Luker flung himself to the ground.

 

C
HAPTER
22

V
ALE SWEPT
through the undead, leaving a dozen broken bodies twitching in his wake. Ebon followed behind, his gaze searching the shadowy doorways to either side. A single Vamilian swordswoman had escaped Vale's initial pass, emerging from the darkness to his right. She sprang at the Endorian, her ivory-colored robes flapping about her.

There was no time for Ebon to shout a warning. Instinctively he struck out at the woman, and an invisible force hit her, sent her crashing into the wall of the house on her left. The wall groaned and collapsed, then the entire building folded in upon itself. Vale spun round, his eyes darting. Three quick steps brought him to the mound of debris that was all that remained of the house. His sword swung down, and the Vamilian woman, already making to rise, toppled back into blackness, her right leg severed.

Ebon lifted his hands and stared at them. Had that burst of sorcery been his? If so, why had there been no icy prickle when he'd lashed out? And why had Galea intervened to help one of his companions when thus far she'd been at best indifferent to their fate?
Unless …
He quested for the goddess, found her a distant presence at the back of his mind. Could he now draw on her magic without her agreement? Had he inherited some of her power through the link between them?

His questions would have to wait. From a street or two away came a clatter of stones and the sound of running feet. Gesturing for Vale to join him, Ebon ducked into shadow mere heartbeats before more Vamilians dashed past. As their footfalls faded, he slipped into their wake. Mayot's dome was just a stone's throw away, and he led Vale at a jog toward an arched entranceway.

They drew up in darkness beyond the threshold. A hissing noise filled the air like waves breaking against a shore. Within the gloom ahead he could make out nothing except shadows, but the clash of metal striking metal was unmistakable.

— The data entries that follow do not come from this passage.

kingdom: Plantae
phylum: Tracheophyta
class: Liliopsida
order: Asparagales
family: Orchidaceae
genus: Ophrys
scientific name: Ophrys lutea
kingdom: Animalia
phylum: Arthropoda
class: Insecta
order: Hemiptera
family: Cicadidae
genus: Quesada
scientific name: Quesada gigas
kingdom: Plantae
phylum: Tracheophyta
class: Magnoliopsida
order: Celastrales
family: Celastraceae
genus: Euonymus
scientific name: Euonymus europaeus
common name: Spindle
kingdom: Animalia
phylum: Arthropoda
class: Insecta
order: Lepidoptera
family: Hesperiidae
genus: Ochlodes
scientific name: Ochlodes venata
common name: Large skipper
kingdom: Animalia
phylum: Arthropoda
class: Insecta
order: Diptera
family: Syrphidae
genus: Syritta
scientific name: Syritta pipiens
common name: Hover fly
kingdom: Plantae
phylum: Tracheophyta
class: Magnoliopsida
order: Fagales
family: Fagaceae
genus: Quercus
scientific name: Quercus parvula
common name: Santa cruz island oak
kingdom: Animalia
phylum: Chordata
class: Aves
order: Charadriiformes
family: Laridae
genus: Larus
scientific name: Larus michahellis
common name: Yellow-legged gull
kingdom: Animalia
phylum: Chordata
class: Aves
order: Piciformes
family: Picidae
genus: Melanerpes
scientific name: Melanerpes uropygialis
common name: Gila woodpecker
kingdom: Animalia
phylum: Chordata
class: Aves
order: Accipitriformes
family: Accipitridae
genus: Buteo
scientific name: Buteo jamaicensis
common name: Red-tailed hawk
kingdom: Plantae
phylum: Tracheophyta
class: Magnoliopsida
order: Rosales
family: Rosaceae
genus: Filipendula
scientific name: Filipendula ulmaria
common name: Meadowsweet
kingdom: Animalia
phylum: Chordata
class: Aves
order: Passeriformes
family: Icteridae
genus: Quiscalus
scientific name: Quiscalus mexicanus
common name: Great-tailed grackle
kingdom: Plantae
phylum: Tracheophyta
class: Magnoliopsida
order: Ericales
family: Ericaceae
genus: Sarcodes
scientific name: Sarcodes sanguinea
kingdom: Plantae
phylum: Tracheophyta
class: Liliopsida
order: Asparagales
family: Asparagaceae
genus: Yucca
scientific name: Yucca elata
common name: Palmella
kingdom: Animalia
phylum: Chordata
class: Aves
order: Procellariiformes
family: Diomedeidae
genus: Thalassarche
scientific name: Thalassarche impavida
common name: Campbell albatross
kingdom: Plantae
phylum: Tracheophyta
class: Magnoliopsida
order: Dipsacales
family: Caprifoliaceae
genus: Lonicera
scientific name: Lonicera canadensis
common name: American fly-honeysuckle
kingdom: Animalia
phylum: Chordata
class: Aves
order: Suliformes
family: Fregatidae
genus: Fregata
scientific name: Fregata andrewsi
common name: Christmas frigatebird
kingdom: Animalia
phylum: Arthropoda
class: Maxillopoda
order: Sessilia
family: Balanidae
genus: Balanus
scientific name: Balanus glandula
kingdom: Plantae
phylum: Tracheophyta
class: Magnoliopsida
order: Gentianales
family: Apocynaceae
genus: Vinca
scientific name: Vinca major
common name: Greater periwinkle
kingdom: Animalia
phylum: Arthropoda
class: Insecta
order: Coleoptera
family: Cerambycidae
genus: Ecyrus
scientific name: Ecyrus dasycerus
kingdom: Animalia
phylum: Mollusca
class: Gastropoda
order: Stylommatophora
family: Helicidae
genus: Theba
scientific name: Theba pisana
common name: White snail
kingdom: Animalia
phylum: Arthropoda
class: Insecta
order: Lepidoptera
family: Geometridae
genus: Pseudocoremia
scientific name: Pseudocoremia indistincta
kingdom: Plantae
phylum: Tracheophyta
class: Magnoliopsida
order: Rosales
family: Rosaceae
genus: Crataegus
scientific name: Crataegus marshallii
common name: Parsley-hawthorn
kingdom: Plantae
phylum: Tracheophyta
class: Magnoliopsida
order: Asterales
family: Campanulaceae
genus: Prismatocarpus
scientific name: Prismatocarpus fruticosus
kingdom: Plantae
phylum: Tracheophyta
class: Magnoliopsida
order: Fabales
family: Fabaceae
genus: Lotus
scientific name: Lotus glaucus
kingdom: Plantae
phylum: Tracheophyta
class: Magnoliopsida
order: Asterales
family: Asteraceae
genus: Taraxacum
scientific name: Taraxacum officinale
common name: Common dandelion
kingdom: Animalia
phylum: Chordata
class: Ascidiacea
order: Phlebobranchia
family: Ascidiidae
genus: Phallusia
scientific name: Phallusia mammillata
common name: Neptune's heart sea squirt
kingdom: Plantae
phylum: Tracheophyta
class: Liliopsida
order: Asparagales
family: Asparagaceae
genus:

Looking back at the hill where he had left Mottle and Parolla, he saw a ring of trees ablaze. Galea had refused to let her power be used in the battle against the tiktar, insisting that Ebon make his way to Mayot's dome. At the time he'd been incensed, but now, following the death of one of the Kinevar gods, he understood the reason for her urgency.
A god …
He had felt its power through his link with Galea. There would be no defeating the immortal, the goddess had told him, if it reached this place, and this once Ebon had had no trouble believing her. His only hope was to cut its strings—to cut all the undead's strings—before it arrived.

Vale's face was pale. Blood leaked from a cut at the top of his left arm, and his shirt round the wound was torn and drenched crimson.

“How bad is it?” Ebon said.

“A scratch.”

“We should find somewhere quiet so I can stitch it.”

“Yeah right. And maybe one of the stiffs will lend you a needle and thread.”

Ebon hesitated, then took the Endorian's arm in his hands. Without the goddess to guide him he had no idea how this worked. To swat the Vamilian swordswoman aside he'd done no more than will it to happen. Was it the same with healing? Peeling back the blood-soaked cloth, he focused on the wound. Vale flinched as the flesh knitted together. An instant later, all that remained was a jagged scar.

“Not a work of art,” the Endorian said.

“Neither are you.”

“Have I got the goddess to thank for that?”

“No.”

Vale frowned, but said nothing more.

Another crash of blades sounded from inside the dome. Ebon shot a look at the Endorian. “The consel, do you think?”

“Maybe we should give it a while longer before going in.”

Ebon gave a half smile.

Suddenly a gust of wind hammered into him from behind, propelling him down the corridor. A deep-throated rumble sounded from within the dome, followed by an explosion that shook the walls of the passage. The ground beneath Ebon's feet heaved, and he stumbled into Vale.

A blast of cold signaled Galea's arrival in his mind. The goddess shouted a warning.

Then a wall of fire came rushing at him from inside.